Voor grote concerns is te midden van de ‘virtuele organisaties’ van kleine ‘brainbased’ bedrijven slechts een beperkte rol weggelegd. Grote concerns binnen zo’n netwerk een distributieve functie vervullen, of marketing activiteiten op zich nemen. ‘Verkoop en distributie. Daarin blinken grote concerns uit. lk zou zo gauw ook niet weten waar grote bedrijven anders goed voor zijn!’

Peters noemt de farmacie als een sector waar men gewend is volgens dit model te werken. ‘De grote farmaceutische bedrijven besteden steeds minder aan onderzoek en ontwikkeling. R&D-activiteiten worden in toenemende mate overgelaten aan kleine, kennisintensieve biotechnologie-bedrijven waarmee ze allianties zijn aangegaan. De grote bedrijven zorgen dat de produkten van de kleine bedrijven op grote schaal op de markt worden gebracht.’
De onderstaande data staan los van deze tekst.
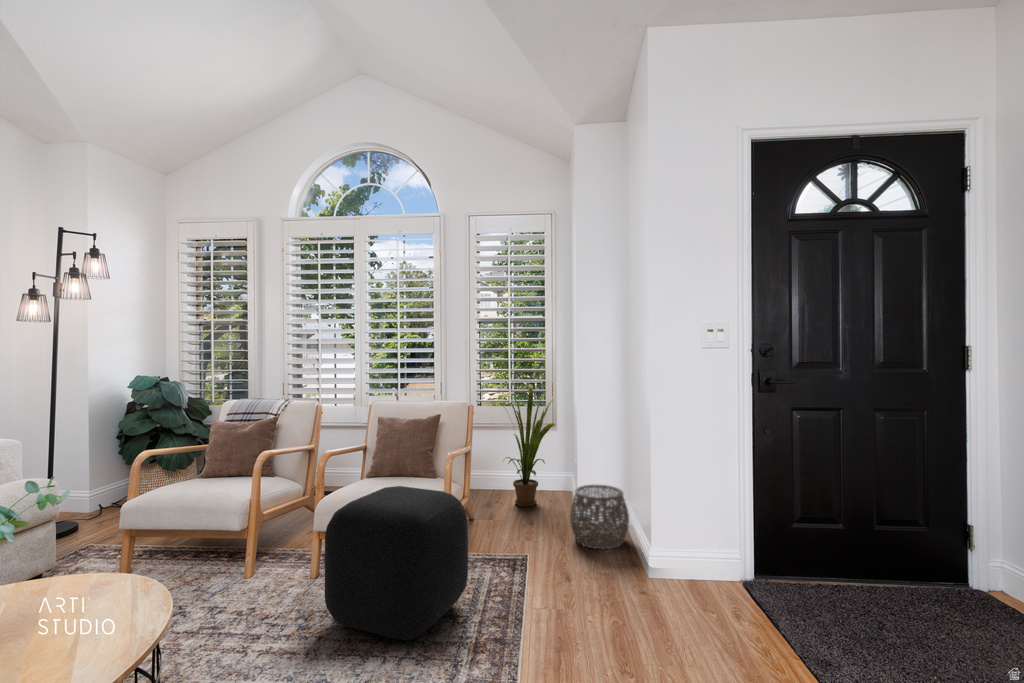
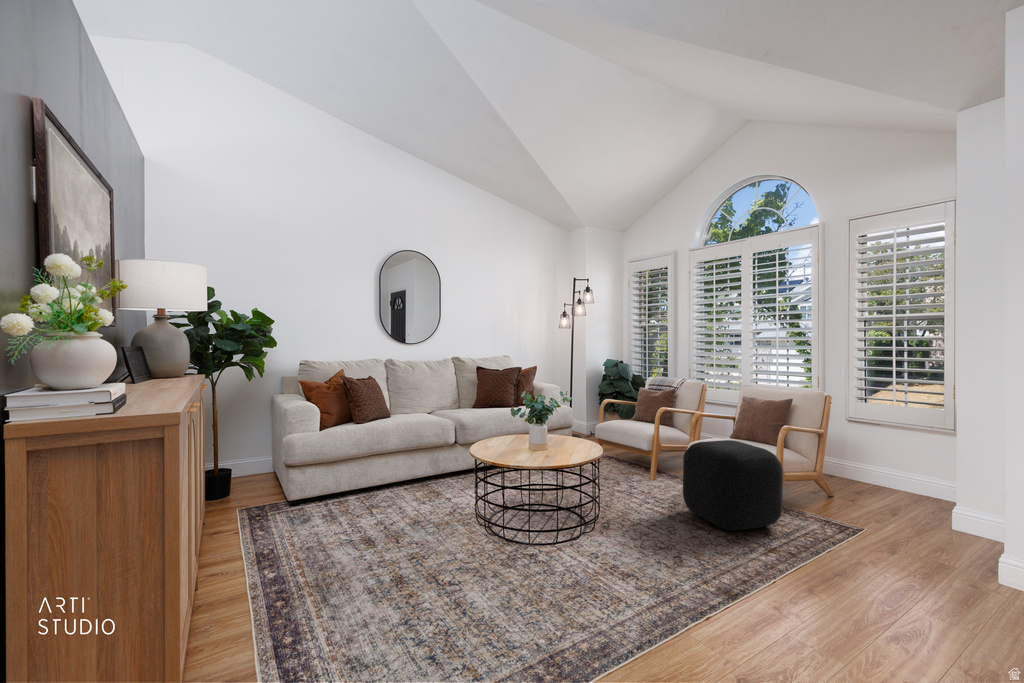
house plant: present [496,384,555,507] -> none [864,384,944,500]
woven basket: present [570,485,629,549] -> none [918,484,997,549]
In hoeverre blijken samenwerkingsverbanden zoals Peters die voorschrijft in de praktijk succesvol? De vele ‘strategische allianties’ van Philips, bijvoorbeeld? Peters: ‘Het is nog wat te vroeg om daar een oordeel over uit te spreken. Duidelijk is alleen dat het zeer moeilijk samenwerken is met een trots en ook wel eens arrogant bedrijf als Philips of IBM. Zij hebben nogal eens een houding van: ‘Je mag met me samenwerken, zolang ik maar altijd gelijk heb. Dat overdominante hebben zij heel sterk. De samenwerking tussen IBM en Microsoft is daar ook op stukgelopen.’

‘Oude, historische bedrijven werken over het algemeen niet goed samen. Jonge bedrijven zijn er veel beter in. Een bedrijf als Apple heeft vanaf de oprichting samengewerkt. Het is nooit een alliantie aangegaan met de gedachte dat het alles beter wist. ‘Op zich is samenwerking tussen bedrijven niet iets bijzonders. In de bouw bijvoorbeeld, zijn allianties tussen aannemers en onderaannemers al honderden, zo niet duizenden jaren gebruikelijk. Elke keer dat er een wolkenkrabber moet worden neergezet, treedt er een ‘virtuele organisatie’ op. Alleen voor de Philipsen, de IBM’s, de Nestlé’s en de Unilevers is samenwerking tussen bedrijven nieuw. Voor die bedrijven is het hoog tijd dat ze leren samenwerken. Ze moeten wel.’